ESPEYB19 5. Bone, Growth Plate and Mineral Metabolism Advances in skeletal biology (4 abstracts)
Department of Pediatrics, Division of Endocrinology, Boston Childrens Hospital and Harvard Medical School, Boston, Massachusetts, USA
J Bone Miner Res 36, 23002308. (2021)Abstract: https://pubmed-ncbi-nlm-nih-gov.proxy.kib.ki.se/34346115/
In brief: The genetic basis of human body height is only partly understood. This study combined genome-wide association study (GWAS) data with expression data from specific chondrocyte populations to identify genes responsible for skeletal growth. They found strong associations of height variability and genes expressed in early differentiation stages.
Commentary: Research on the genetic regulation of human height is a complex area: lack of human growth plate material, numerous involved regulatory pathways and species-specifc features of the growth plate are among the main burdens of a better understanding of the genetics of body height variability.
Renthal et al. used GWAS data from 700,000 individuals (from the GIANT consortium) and correlated height-associated loci with expression data of specific chondrocyte differentiation stages, derived from both micro dissected murine growth plates and from a mesenchymal cell line.
As a proof of concept, the authors could show an association with height in the GWAS data with a set of 287 genes associated with skeletal disorders. By linking the expression profiles of differential stages of growth plate chondrocytes with GWAS data, the authors could for the first time prove that height is predominantly associated with variants in genes enriched in the reserve zone (stated as the round layer). Further, they confirmed the association of height with genes specific for early differential stages by using RNAseq data from an immortalized mesenchymal cell line. Interestingly, this association was only in part driven by genes linked to monogenic skeletal disorders. Thus, the data emphasizes the importance of general progenitor chondrocytes physiology in the variability of human linear growth. The identified genes revealed enrichment in several expression pathways including Wnt signalling, PTHrP, TGFb and matrix proteins as major superfamilies.

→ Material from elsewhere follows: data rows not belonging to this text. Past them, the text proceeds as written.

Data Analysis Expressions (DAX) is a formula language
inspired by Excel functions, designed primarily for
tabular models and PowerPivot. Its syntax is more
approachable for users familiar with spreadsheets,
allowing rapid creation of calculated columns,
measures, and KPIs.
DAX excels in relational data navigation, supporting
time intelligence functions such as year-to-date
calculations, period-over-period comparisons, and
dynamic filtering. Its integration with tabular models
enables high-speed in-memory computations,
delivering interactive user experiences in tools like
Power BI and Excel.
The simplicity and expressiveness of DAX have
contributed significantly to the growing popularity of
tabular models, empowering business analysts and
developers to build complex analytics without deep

This study impressively illustrates the potential of large GWAS datasets in combination with gene expression data from tissues of interest, in particular in separate differentiation stages as demonstrated with growth plate chondrocytes. Although the different approaches using expression data from growth plates and from a cell line do not show perfect overlaps, high levels of association of early differentiation stage-specific genes with height-associated loci in the GWAS data could be identified. With the increasing availability of GWAS datasets, similar approaches could spur future efforts to identify critical regulatory genes and potential treatment targets.